The collective employs tactics designed to keep up the pressure on "the enemy": "We will not shy away from confronting authorities directly where necessary, and we will consider employing acts of civil disobedience as part of our overall strategy."
In Melbourne the collective is led by a steering committee that includes Victorian Trades Hall Council vice-president and textile, clothing and footwear union secretary Michele O'Neil, Ethnic Community Council leader Michal Morris, socialist Judy McVey, activist film-maker Tahir Cambis, state Greens' secretary Chris Chaplin, National Union of Students national education officer Kate Davidson, and Australian Catholic University professor Judith Bessart.
In Sydney, much of the campaign centreing on Ali Bakhtiari has been directed by Ian Rintoul, a prominent member of the New South Wales collective.
Rintoul is also head of the Australian branch of the International Socialist Organisation, led protests against Pauline Hanson, and was a Socialist Alliance Senate candidate in last year's federal election.
The Alliance, which was heavily involved with the S11 siege and has organised protests for causes ranging from the federal budget to the Lucas Heights nuclear reactor, is a coalition of eight groups from the radical left.
And there are the odd ratbags - serial pest Peter Hore, for example, whose arrest at Woomera added to a career that has included disrupting the Sydney Olympics, a cricket Test between Australia and the West Indies, the World Cup soccer qualifier against Iran, and singer Michael Hutchence's funeral.
But the movement against mandatory detention is not a creature of the left.
It has strong support in mainstream politics - including the Greens and Democrats and powerful voices within both the Labor and Liberal parties from influential academics, such high-profile lawyers as Julian Burnside QC, and welfare organisations and major churches.
The Wesley Mission, Australia's largest religious charity, wants mandatory detention ended; the Catholic Commission for Justice, Development and Peace has demanded a full judicial inquiry into conditions at the detention centre.
The federal Human Rights and Equal Opportunity Commission is at present conducting an inquiry into children in detention that has produced appalling accounts - denied by the Government - of mental and physical abuse, self-mutilation and neglect.
Human Rights Commissioner Dr Sev Ozdowski: "A detention centre is no home for a child. Action needs to be taken to ensure the removal of children from detention is of the highest priority."
Fraser's is not a voice to be ignored.
The arch-conservative loathed by the left for his part in the dismissal of the Whitlam Government survived political annihilation in 1983 to be reborn as a statesman, former or serving chairman or board member of organisations ranging from CARE International and the UN committee on African commodity problems to the Commonwealth Eminent Persons Group and the International Crisis Group.
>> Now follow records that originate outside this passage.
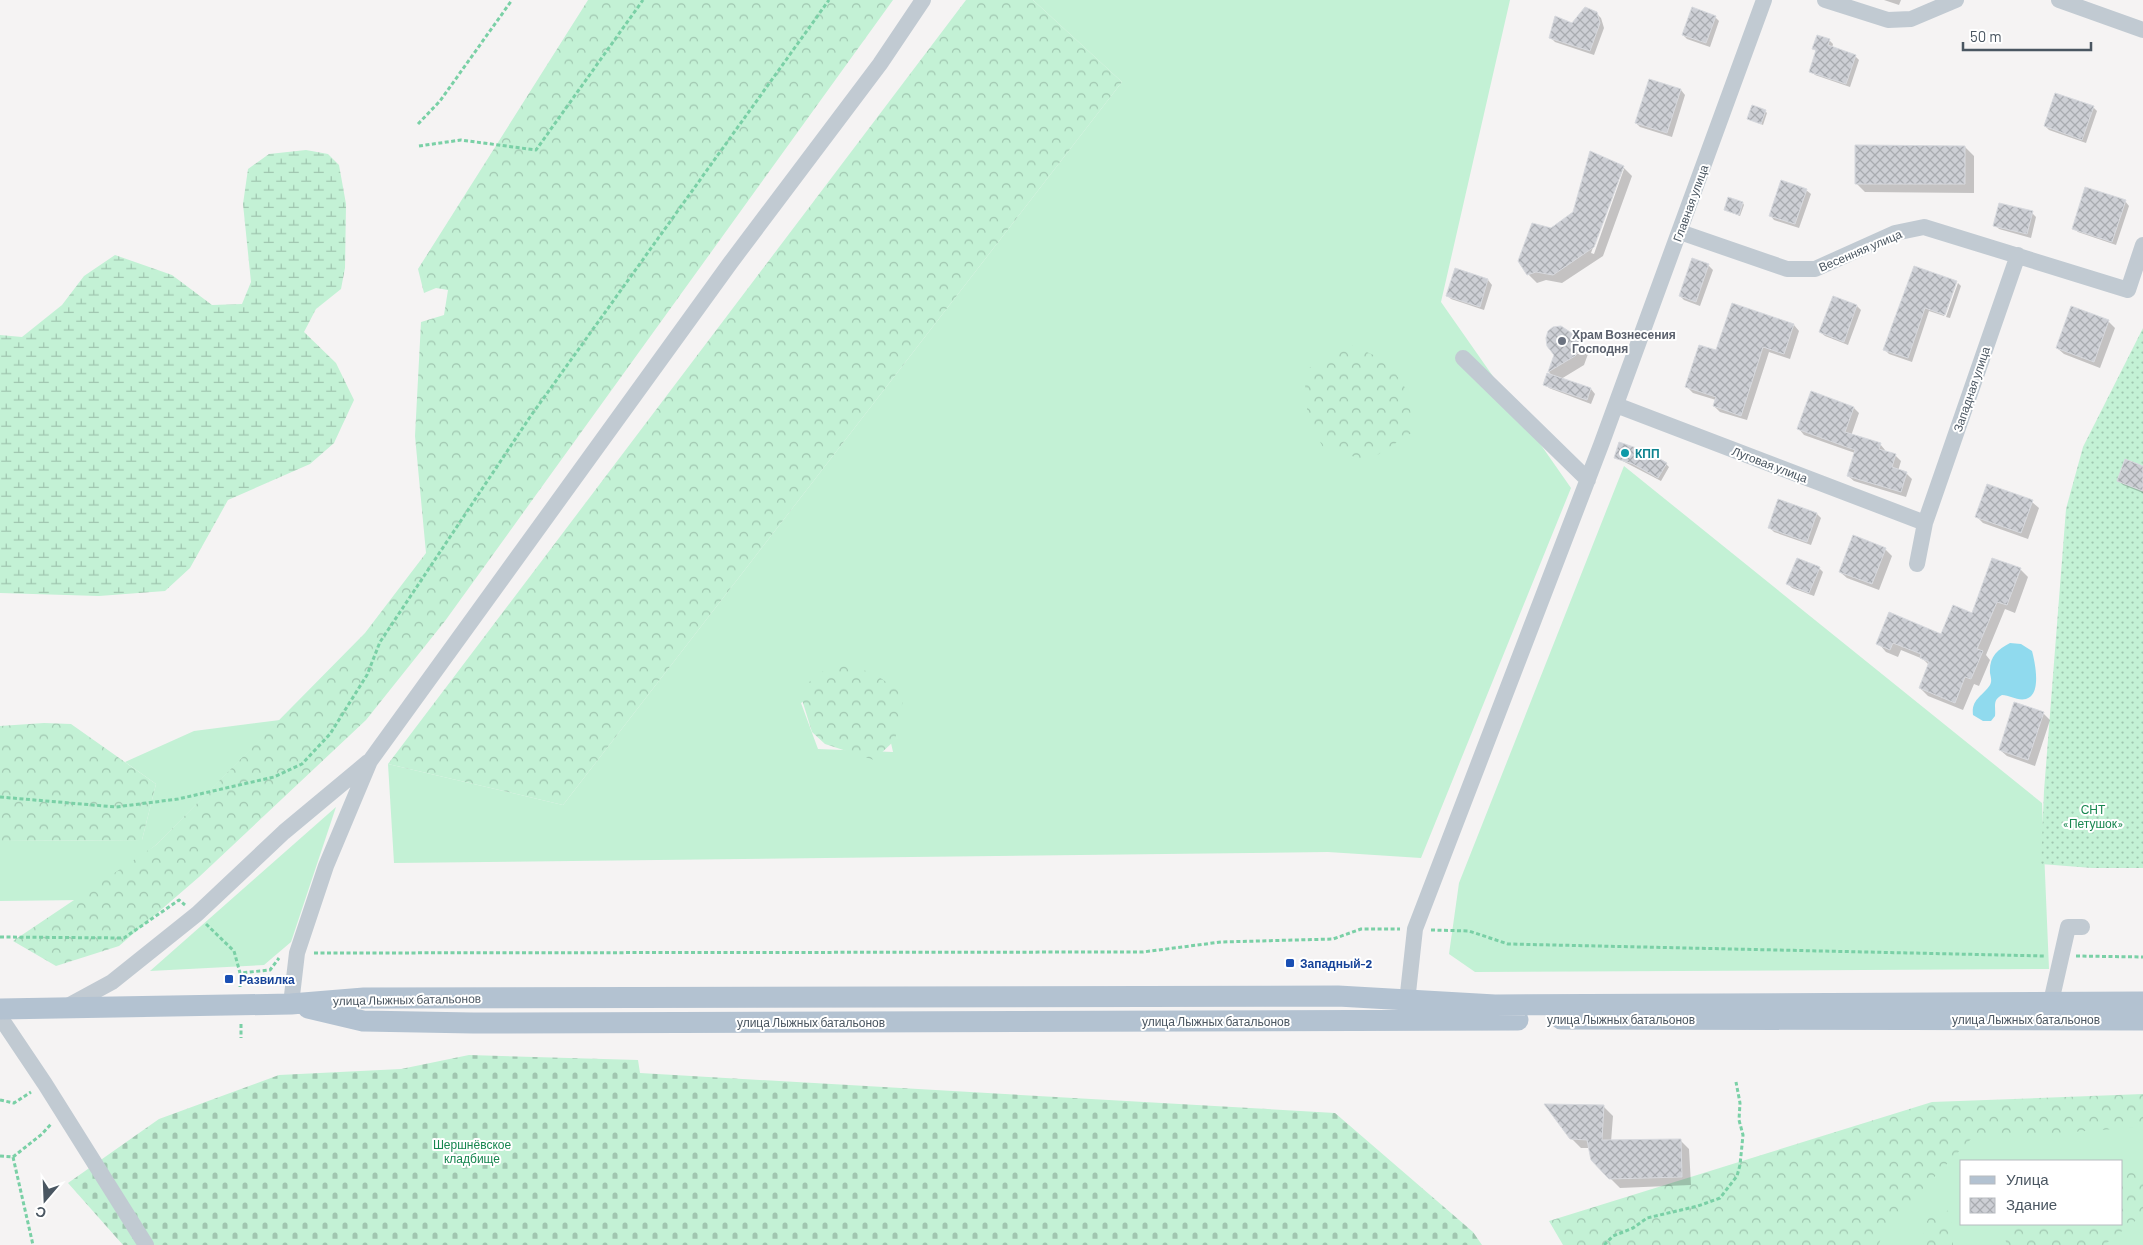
<svg xmlns="http://www.w3.org/2000/svg" width="2143" height="1245" font-family="Barlow,sans-serif">
  <defs>
    <pattern id="forest-crowns" width="20" height="18" patternUnits="userSpaceOnUse" patternTransform="scale(1.25)"><rect width="20" height="18" fill="#c3f1d5"/><path d="M2 6a3 3 0 1 1 6 0M12 15a3 3 0 1 1 6 0" fill="none" stroke="#a0c6b0"/></pattern>
    <pattern id="wetland-marsh" width="20" height="14" patternUnits="userSpaceOnUse" patternTransform="scale(1.25)"><rect width="20" height="14" fill="#c3f1d5"/><path d="M1 5h8M5 5V1M11 12h8M15 12V8" fill="none" stroke="#a0c6b0"/></pattern>
    <pattern id="cemetery-stones" width="16" height="16" patternUnits="userSpaceOnUse" patternTransform="scale(1.25)"><rect width="16" height="16" fill="#c3f1d5"/><path d="M2 7V4a2 2 0 0 1 4 0v3zM10 15v-3a2 2 0 0 1 4 0v3z" fill="#a0c6b0"/></pattern>
    <pattern id="garden-dots" width="8" height="8" patternUnits="userSpaceOnUse" patternTransform="scale(1.25)"><rect width="8" height="8" fill="#c3f1d5"/><path d="M2 2h.1M6 6h.1" fill="none" stroke="#a0c6b0" stroke-width="1.8" stroke-linecap="round"/></pattern>
    <pattern id="building-cross-hatch" width="8" height="8" patternUnits="userSpaceOnUse" patternTransform="scale(1.25)"><rect width="8" height="8" fill="#cdcfd5"/><path d="M0 0l8 8M0 8l8-8" fill="none" stroke="#a8abb0"/></pattern>
  </defs>
  <rect width="100%" height="100%" fill="#f5f3f3"/>
  <path fill="#c3f1d5" fill-rule="evenodd" d="M1033 0H1510L1441 302 1571 488 1421 858 1328 852 394 863 388 764 563 805 1122 82ZM846 674 880 693 893 752 818 749 801 703Z
    M1624 466 2042 803 2049 969 1475 972 1449 954 1459 883Z
    M280 720 156 845 82 900 0 901V841L142 840 156 784 125 762 194 731Z
    M336 807 291 942 264 965 150 971Z
    M1924 1121 2143 1126V1245H1758ZM1962 1161H2122V1224H1962Z"/>
  <path fill="url(#forest-crowns)" d="M588 0H893L445 621 366 720 199 877 119 946 56 966 13 941 156 845 365 633 426 553 415 436 421 322 444 315 448 290 436 288 424 293 418 269Z
    M966 0H1033L1122 82 563 805 388 764Z
    M1344 342 1387 361 1408 392 1413 432 1368 461 1323 447 1308 420 1304 372Z
    M836 661 875 674 904 695 895 740 874 760 825 744 812 732 799 690Z
    M44 723 71 724 156 784 142 840 0 841V726Z
    M2143 1094V1127L1971 1139 1883 1230 1879 1245H1563L1549 1221 1932 1102Z
    M2143 1172V1215L2104 1245H2007L2003 1232 2008 1224H2122V1173Z
    M1951 1210 1953 1245H1920L1929 1215Z"/>
  <path fill="url(#wetland-marsh)" d="M306 150 328 154 339 165 346 204 345 268 341 289 316 309 304 332 336 363 354 400 334 443 310 464 228 500 190 568 165 591 99 596 0 593V335L22 337 62 305 84 276 115 255 172 275 212 305 242 304 251 282 243 204 248 169 269 154Z"/>
  <path fill="url(#cemetery-stones)" d="M469 1055 638 1060 640 1073 1335 1113 1473 1232 1482 1245H123L68 1183 159 1119 279 1075 401 1069Z"/>
  <path fill="url(#garden-dots)" d="M2143 328V868H2092L2041 864 2044 791 2066 509 2083 447Z"/>
  <path fill="#90daee" d="M2010 643 2021 644 2032 651C2035 662 2042 695 2026 699 2017 701 2010 695 2002 695 1992 700 1996 707 1995 716L1991 721H1983L1973 715C1971 699 1983 696 1990 685 1992 681 1991 678 1990 673 1989 657 1997 650 2010 643Z"/>
  <path fill="#0003" fill-rule="evenodd" d="M1884 0H1901L1899 5Z
    M1596 13 1601 18 1604 28 1594 55 1555 42 1551 38Z
    M1715 17 1719 21 1710 47 1687 39 1683 35Z
    M1829 40 1833 44 1832 48 1855 56 1859 60 1850 87 1815 75 1811 71 1817 52 1813 48Z
    M1650 80 1681 90 1685 95 1672 137 1640 127 1636 123Z
    M2093 107 2097 111 2086 143 2049 130 2045 126Z
    M1765 111 1767 113 1763 125 1748 119Z
    M1965 147 1974 156V193L1865 192 1856 183Z
    M1623 167 1632 176 1603 256 1562 283 1546 280 1537 283 1528 274 1552 229 1574 213ZM1621 169H1624L1594 254 1591 253Z
    M1806 190 1811 194 1799 228 1774 220 1770 215Z
    M2125 201 2129 206 2116 245 2078 232 2073 228Z
    M1743 203 1744 205 1740 216 1725 210Z
    M2032 213 2036 217 2031 238 1999 229 1995 225Z
    M1692 260 1709 266 1713 270 1700 306 1684 300 1680 296Z
    M1915 268 1957 283H1955L1944 316 1929 311 1912 362 1889 354 1885 350Z
    M1455 270 1488 280 1492 285 1484 310 1451 299 1447 295Z
    M1958 283 1961 286 1950 318 1946 317Z
    M1733 305 1794 325 1799 331 1790 359 1769 352 1747 420 1720 412 1714 406 1716 400 1693 393 1687 387 1717 352Z
    M1857 306 1861 310 1848 345 1825 336 1820 332Z
    M2108 321 2115 328 2100 368 2064 354 2057 348Z
    M1575 337 1585 346 1588 354 1584 365 1561 379 1591 389 1595 394 1591 404 1549 388 1545 384 1552 376 1549 372 1555 355Z
    M1812 393 1854 408 1859 413 1851 436 1880 444 1885 450V452L1895 455 1901 461 1898 471 1906 473 1912 479 1906 497 1854 481 1848 476 1855 453 1804 435 1799 429Z
    M1615 457 1666 464 1669 467 1661 481Z
    M2143 467V493L2123 485 2119 481Z
    M1779 501 1817 514 1821 518 1811 545 1774 532 1770 528Z
    M2032 502 2039 508 2028 539 1983 523 1977 517Z
    M1885 549 1892 556 1879 590 1847 578 1840 572Z
    M1819 568 1823 572 1814 596 1792 588 1788 584Z
    M2020 569 2028 577 2015 613 2005 609 1986 655 1990 660 1979 686 1974 684 1963 710 1928 696 1920 688 1929 665 1923 659 1901 650 1898 657 1886 652 1878 643 1942 635 1973 615Z
    M2043 713 2050 720 2035 766 2007 756 2000 750Z
    M1604 1107 1613 1116 1611 1142 1680 1140 1689 1149 1691 1185 1620 1188 1592 1160 1590 1148H1581L1571 1138Z"/>
  <path fill="url(#building-cross-hatch)" stroke="#d7d9de" d="M1585 7 1597 12 1600 23 1590 51 1549 38 1555 16 1572 23Z
    M1692 7 1716 16 1706 43 1682 35Z
    M1817 35 1830 39 1828 45 1856 55 1846 84 1809 72 1816 50 1812 49Z
    M1649 79 1681 89 1667 133 1635 123Z
    M2055 93 2094 106 2082 140 2044 126Z
    M1752 105 1766 110 1761 124 1747 119Z
    M1855 145 1965 146V184H1855Z
    M1590 151 1624 166 1594 247 1553 275 1536 272 1527 275 1518 261 1532 223 1551 228 1573 212Z
    M1781 180 1807 189 1795 224 1769 216Z
    M2085 187 2126 200 2112 242 2072 229Z
    M1728 197 1743 202 1739 215 1724 210Z
    M1999 203 2033 211 2027 234 1993 226Z
    M1692 258 1709 264 1696 302 1679 296Z
    M1914 266 1957 281 1945 315 1925 308 1908 358 1883 350Z
    M1455 268 1488 279 1480 307 1446 296Z
    M1833 296 1857 305 1844 342 1819 332Z
    M1732 303 1794 324 1784 354 1763 347 1741 416 1713 406 1716 397 1685 387 1699 345 1716 350Z
    M2071 306 2109 320 2094 362 2056 348Z
    M1561 326 1576 336 1580 344 1579 352 1575 356 1548 372 1554 355 1547 346 1546 338 1548 331 1553 327Z
    M1547 373 1591 388 1587 400 1543 385Z
    M1811 391 1854 407 1845 432 1881 443 1879 449 1896 454 1892 467 1907 472 1901 492 1847 476 1855 450 1797 429Z
    M1619 442 1648 452 1667 463 1658 478 1633 464 1614 458Z
    M2125 459 2143 466V491L2117 481Z
    M1987 484 2033 500 2021 533 1975 517Z
    M1778 499 1817 513 1807 542 1768 528Z
    M1853 535 1886 548 1872 584 1839 572Z
    M1797 558 1820 567 1809 593 1786 584Z
    M1992 558 2021 568 2007 605 1997 602 1977 649 1983 651 1971 679 1965 677 1955 703 1919 688 1929 662 1920 658 1921 654 1893 643 1890 650 1876 644 1889 612 1941 634 1953 605 1972 613Z
    M2014 702 2044 712 2028 760 1999 750Z
    M1544 1104 1604 1105 1602 1140 1681 1139 1682 1177 1609 1179 1591 1160 1587 1140 1570 1139Z"/>
  <g fill="none" stroke-linecap="round" stroke-linejoin="round">
    <path stroke="#7ad0a6" stroke-width="3" stroke-dasharray="4 2.5" stroke-linecap="butt" d="M418 124 440 101 512 0
      M419 146 461 140 536 150 643 0
      M0 797 116 807 178 799 274 777 302 764 330 734 367 675 380 642 530 417 829 0
      M206 924 234 951 240 973 270 970 279 958
      M1431 930 1469 931 1508 944 2045 956
      M0 937 124 938 179 900 185 905
      M314 953 1143 952 1221 942 1333 939 1361 929H1400
      M2076 956 2143 957
      M240 973V987
      M241 1024V1038
      M0 1100 14 1103 31 1092
      M0 1156 13 1157 42 1134 52 1123
      M13 1157 33 1245
      M1604 1245 1613 1236 1633 1228 1647 1218 1698 1206 1720 1198 1737 1176 1740 1165 1743 1135 1739 1120 1740 1103 1736 1082"/>
    <path stroke="#c1cad2" stroke-width="16" d="M1825 0 1888 20 1911 19 1956 0
      M2059 0 2143 30
      M1680 232 1787 269H1815L1895 233 1924 227 2128 290 2143 245
      M1463 358 1588 480
      M1616 405 1925 523
      M1917 564 1925 523 2018 255
      M2051 1002 2068 927H2082
      M291 1004 297 953 326 866 370 761 731 262 880 64 923 0
      M66 1007 112 982 197 914 284 832 368 762
      M1406 1011 1415 929 1601 445 1764 0
      M0 1017 45 1084 146 1245"/>
    <path stroke="#b3c2d1" stroke-width="21" d="M308 1008 363 1021 473 1023 1518 1020
      M0 1009 291 1004 364 998 1338 996 1495 1005 2143 1002
      M1561 1019 2143 1020"/>
  </g>
  <circle fill="#6b7280" stroke="#fff" stroke-width="2" cx="1562" cy="341" r="5"/>
  <circle fill="#0f9aa8" stroke="#fff" stroke-width="2" cx="1625" cy="453" r="5"/>
  <g fill="#1a4fb4" stroke="#fff" stroke-width="2">
    <rect x="1285" y="958" width="10" height="10" rx="2.5"/>
    <rect x="224" y="974" width="10" height="10" rx="2.5"/>
  </g>
  <g text-anchor="middle" dominant-baseline="central" stroke-width="4" stroke-linejoin="round" paint-order="stroke">
    <g font-size="12" fill="#4a5661" stroke="#fff">
      <text transform="translate(1690 203) rotate(-70)">Главная улица</text>
      <text transform="translate(1860 250) rotate(-23)">Весенняя улица</text>
      <text transform="translate(1971 389) rotate(-71)">Западная улица</text>
      <text transform="translate(1770 464) rotate(21)">Луговая улица</text>
      <text transform="translate(407 999) rotate(-1)">улица Лыжных батальонов</text>
      <text x="1621" y="1019">улица Лыжных батальонов</text>
      <text x="2026" y="1019">улица Лыжных батальонов</text>
      <text x="1216" y="1021">улица Лыжных батальонов</text>
      <text x="811" y="1022">улица Лыжных батальонов</text>
    </g>
    <g font-size="12" font-weight="bold" fill="#5b616d" stroke="#fff" text-anchor="start">
      <text x="1572" y="334">Храм Вознесения<tspan x="1572" dy="14">Господня</tspan></text>
    </g>
    <g font-size="12" font-weight="bold" fill="#0d838f" stroke="#fff" text-anchor="start">
      <text x="1635" y="453">КПП</text>
    </g>
    <g font-size="12" fill="#17864f" stroke="#fff">
      <text x="2093" y="809">СНТ<tspan x="2093" dy="14">«Петушок»</tspan></text>
      <text x="472" y="1144">Шершнёвское<tspan x="472" dy="14">кладбище</tspan></text>
    </g>
    <g font-size="12" font-weight="bold" fill="#164399" stroke="#fff" text-anchor="start">
      <text x="1300" y="963">Западный-2</text>
      <text x="239" y="979">Развилка</text>
    </g>
  </g>
  <rect x="1960" y="1160" width="162" height="65" fill="#ffffff" stroke="#b7bbc0"/>
  <rect x="1970" y="1176" width="25" height="8" fill="#b3c2d1" stroke="#b7bbc0"/>
  <text x="2006" y="1185" font-size="15" fill="#4a5661">Улица</text>
  <rect x="1970" y="1198" width="25" height="15" fill="url(#building-cross-hatch)" stroke="#b7bbc0"/>
  <text x="2006" y="1210" font-size="15" fill="#4a5661">Здание</text>
  <g transform="translate(45 1200) rotate(199)" stroke="#ffffff" stroke-width="4" paint-order="stroke">
  <path d="M0-4L9 19L0 12L-9 19Z" fill="#4a5661"/>
  <text y="-8" font-size="14" font-weight="bold" text-anchor="middle" fill="#4a5661">С</text>
  </g>
  <path d="M1963 42v8h128v-8" fill="none" stroke="#4a5661" stroke-width="2.5"/>
  <text x="1970" y="42" font-size="15" fill="#4a5661" stroke="#ffffff" stroke-width="4" paint-order="stroke">50 m</text>
</svg>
And there is a network of other, moderate, advocacy groups that are linked tightly into the movement against mandatory detention - for example, the Coalition for Justice for Refugees and Migrants, led by a former detainee, Maqsood Alkabir Alshams, who quit the Refugee Action Collective because of its radical tendencies, but continues to work with it.
Amnesty International has asked its supporters to do "whatever they can to take action to defend asylum seekers and defend the human rights of refugees".
The Refugee Council of Australia - whose small group of life members is led by Major-General Paul Cullen, CBE, DSO and Bar, past chairman of the Order of Australia - wants Government policies rethought and encourages the declaration of refugee welcome zones.
Prime Minister John Howard may still have the bulk of public support behind him, but the critical mass of his opponents is growing.